Saved entries ▸

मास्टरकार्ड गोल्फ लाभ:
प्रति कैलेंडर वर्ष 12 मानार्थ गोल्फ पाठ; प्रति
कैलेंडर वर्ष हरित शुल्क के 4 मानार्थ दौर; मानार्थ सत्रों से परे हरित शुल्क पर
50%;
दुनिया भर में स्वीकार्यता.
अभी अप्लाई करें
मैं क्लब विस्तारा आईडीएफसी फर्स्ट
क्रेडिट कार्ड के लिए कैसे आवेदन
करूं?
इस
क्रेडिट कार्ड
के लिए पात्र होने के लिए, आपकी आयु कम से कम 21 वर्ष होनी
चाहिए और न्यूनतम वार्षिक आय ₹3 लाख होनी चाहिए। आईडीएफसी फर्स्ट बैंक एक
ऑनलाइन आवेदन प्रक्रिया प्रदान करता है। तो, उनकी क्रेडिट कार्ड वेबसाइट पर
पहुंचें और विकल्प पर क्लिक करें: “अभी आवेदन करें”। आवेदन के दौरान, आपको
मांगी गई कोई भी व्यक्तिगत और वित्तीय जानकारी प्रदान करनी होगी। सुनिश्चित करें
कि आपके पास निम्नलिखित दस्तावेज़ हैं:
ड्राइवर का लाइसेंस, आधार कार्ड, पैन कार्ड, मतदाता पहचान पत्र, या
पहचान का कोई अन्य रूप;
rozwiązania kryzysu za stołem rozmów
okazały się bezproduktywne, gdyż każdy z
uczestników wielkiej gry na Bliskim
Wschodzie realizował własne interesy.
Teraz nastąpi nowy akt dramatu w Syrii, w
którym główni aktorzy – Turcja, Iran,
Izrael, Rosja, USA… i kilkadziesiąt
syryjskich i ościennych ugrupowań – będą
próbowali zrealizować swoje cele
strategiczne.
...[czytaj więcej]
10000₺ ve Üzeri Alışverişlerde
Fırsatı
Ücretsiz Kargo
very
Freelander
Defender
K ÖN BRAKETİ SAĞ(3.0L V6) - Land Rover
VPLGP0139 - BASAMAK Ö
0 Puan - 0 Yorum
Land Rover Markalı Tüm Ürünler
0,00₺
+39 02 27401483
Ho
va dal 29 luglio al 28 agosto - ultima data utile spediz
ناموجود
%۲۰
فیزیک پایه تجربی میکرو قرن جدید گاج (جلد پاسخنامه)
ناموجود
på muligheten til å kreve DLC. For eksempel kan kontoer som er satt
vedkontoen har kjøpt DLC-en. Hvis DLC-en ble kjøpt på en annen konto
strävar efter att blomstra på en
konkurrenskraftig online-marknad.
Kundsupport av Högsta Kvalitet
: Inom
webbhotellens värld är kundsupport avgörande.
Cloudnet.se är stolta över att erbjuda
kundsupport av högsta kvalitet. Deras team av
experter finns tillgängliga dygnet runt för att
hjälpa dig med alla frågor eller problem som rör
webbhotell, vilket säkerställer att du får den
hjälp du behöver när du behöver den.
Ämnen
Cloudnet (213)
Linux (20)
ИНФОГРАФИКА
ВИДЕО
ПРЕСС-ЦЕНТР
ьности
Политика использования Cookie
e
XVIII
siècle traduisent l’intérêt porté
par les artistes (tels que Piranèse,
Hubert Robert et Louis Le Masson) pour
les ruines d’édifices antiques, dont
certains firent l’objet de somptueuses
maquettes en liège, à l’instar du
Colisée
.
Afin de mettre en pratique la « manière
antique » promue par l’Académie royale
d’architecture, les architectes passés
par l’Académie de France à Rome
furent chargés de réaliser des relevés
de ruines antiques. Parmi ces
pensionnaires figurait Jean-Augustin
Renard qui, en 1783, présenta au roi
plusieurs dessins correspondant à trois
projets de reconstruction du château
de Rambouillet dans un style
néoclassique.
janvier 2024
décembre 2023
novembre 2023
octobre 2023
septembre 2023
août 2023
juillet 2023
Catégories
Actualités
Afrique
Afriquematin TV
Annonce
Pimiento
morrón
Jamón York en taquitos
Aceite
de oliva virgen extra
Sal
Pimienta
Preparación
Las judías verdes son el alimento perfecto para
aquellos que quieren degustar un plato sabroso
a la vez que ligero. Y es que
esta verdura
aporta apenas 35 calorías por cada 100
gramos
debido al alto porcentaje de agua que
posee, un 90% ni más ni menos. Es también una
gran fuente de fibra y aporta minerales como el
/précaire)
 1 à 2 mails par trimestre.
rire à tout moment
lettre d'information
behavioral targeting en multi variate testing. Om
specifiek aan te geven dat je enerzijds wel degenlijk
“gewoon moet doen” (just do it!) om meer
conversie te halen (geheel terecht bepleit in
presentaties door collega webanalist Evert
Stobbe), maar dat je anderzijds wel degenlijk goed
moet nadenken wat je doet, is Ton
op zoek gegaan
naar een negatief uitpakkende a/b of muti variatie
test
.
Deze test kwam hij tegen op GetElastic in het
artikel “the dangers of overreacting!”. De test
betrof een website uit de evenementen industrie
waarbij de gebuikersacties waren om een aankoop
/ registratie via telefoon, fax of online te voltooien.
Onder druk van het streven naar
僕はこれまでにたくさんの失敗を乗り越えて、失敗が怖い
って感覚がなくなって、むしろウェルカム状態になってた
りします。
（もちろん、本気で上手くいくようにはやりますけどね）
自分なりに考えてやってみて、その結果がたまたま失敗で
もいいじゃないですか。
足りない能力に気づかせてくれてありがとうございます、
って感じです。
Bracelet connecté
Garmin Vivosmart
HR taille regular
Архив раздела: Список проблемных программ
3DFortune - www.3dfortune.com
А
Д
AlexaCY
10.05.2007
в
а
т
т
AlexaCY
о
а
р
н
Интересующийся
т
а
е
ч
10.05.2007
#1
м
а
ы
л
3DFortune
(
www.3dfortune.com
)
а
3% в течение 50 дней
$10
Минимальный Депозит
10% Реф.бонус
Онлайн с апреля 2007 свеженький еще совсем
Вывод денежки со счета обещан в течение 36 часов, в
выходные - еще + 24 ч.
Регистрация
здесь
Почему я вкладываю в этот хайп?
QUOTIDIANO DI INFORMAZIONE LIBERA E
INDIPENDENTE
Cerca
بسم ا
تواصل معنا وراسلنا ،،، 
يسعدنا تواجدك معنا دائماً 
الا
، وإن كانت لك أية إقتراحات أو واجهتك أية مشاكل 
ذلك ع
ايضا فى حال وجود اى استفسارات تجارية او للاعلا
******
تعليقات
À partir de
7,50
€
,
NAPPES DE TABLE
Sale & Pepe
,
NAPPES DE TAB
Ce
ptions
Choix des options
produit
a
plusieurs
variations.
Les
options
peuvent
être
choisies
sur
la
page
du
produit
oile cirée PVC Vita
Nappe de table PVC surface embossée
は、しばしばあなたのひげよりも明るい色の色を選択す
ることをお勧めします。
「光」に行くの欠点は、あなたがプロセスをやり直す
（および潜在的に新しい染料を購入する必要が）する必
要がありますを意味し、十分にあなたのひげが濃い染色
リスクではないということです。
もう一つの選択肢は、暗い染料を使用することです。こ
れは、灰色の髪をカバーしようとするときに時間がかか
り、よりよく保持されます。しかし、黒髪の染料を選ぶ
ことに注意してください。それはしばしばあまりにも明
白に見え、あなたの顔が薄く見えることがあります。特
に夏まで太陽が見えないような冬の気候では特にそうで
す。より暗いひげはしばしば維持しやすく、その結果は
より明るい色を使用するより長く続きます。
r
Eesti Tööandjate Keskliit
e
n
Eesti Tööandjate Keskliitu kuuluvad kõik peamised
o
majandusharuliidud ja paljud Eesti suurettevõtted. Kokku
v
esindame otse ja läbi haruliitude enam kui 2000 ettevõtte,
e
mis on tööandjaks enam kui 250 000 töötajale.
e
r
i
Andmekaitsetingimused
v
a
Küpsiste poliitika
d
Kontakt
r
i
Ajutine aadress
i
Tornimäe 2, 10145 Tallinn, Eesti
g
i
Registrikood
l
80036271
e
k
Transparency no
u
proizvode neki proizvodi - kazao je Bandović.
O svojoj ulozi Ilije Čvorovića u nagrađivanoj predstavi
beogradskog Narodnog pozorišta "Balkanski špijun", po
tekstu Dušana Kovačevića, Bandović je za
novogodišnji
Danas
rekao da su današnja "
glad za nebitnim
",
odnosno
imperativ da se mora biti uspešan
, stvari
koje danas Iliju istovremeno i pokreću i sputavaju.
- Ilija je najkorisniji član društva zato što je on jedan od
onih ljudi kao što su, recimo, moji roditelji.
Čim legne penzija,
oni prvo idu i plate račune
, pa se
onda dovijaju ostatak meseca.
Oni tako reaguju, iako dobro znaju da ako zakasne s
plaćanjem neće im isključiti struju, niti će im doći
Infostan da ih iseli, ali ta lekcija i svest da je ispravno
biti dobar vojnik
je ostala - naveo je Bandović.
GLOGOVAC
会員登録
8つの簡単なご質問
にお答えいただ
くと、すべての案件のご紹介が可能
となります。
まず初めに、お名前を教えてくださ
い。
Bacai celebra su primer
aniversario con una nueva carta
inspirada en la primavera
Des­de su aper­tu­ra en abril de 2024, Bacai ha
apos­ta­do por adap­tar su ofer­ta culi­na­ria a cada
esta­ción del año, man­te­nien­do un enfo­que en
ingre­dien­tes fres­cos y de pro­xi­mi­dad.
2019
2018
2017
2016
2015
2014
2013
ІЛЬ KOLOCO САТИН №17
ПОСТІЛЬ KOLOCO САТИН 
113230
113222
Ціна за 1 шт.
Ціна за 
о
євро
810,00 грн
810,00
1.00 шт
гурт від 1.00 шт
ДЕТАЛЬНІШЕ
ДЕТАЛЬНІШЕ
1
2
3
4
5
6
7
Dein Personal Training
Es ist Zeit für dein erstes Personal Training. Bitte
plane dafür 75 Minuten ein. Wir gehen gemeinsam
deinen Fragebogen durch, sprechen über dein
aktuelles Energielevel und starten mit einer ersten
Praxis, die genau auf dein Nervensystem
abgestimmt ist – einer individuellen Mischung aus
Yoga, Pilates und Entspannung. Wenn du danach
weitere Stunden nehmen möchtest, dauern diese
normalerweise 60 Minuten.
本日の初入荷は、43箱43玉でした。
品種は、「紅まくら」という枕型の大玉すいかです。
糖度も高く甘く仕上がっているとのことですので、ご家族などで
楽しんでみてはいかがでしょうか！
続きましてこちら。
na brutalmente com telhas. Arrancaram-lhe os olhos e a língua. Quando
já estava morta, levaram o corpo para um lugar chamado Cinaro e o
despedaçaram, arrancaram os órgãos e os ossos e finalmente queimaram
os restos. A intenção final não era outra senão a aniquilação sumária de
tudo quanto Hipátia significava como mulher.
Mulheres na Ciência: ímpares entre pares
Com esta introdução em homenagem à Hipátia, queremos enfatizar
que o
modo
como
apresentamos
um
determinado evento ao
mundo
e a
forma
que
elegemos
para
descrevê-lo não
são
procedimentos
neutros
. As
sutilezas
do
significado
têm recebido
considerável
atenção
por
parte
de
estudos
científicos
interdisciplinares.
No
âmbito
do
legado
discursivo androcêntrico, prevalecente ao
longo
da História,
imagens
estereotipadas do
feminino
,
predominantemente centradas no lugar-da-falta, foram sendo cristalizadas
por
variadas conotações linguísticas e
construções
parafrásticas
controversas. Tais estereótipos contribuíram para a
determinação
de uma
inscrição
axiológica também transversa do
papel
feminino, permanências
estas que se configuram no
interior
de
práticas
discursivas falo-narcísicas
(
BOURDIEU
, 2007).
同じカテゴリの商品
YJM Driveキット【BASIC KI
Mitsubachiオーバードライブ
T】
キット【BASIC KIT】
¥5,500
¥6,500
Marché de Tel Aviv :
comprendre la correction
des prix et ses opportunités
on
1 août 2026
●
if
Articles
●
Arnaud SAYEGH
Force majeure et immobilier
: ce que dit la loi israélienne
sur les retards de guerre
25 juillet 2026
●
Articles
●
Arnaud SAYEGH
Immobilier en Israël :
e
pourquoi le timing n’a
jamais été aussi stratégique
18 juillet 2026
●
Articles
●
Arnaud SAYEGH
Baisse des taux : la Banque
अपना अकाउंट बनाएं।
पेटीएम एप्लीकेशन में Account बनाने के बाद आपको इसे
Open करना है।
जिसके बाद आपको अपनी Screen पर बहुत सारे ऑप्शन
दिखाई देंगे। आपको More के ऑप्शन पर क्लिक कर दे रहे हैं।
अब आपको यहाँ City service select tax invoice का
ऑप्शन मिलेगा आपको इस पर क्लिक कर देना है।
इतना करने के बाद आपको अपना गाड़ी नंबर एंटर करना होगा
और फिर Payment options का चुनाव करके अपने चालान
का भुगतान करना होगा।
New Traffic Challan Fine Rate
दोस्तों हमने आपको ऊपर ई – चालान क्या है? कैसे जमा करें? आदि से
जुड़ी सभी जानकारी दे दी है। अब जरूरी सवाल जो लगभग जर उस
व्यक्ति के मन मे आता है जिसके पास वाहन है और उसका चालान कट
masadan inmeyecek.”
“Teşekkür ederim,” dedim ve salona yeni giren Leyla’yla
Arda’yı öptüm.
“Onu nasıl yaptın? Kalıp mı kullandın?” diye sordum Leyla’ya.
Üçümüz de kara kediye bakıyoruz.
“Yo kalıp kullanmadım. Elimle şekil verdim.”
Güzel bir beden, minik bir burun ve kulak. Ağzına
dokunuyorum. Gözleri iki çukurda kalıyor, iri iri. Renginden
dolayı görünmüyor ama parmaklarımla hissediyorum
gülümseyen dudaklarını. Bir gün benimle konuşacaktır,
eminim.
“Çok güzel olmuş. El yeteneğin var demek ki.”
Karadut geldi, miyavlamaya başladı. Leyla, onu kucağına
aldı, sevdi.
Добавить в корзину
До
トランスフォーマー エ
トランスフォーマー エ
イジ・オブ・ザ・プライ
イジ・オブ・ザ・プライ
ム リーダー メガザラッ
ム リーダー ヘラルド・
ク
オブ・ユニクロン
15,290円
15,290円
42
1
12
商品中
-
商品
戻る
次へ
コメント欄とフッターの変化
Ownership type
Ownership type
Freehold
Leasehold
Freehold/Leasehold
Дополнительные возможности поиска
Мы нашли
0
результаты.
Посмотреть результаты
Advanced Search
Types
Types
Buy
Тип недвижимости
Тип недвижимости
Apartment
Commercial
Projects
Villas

Exercise details ▸ For every line above that includes the string "online", copy the line.

Solved problem ▸
konkurrenskraftig online-marknad.
/ registratie via telefoon, fax of online te voltooien.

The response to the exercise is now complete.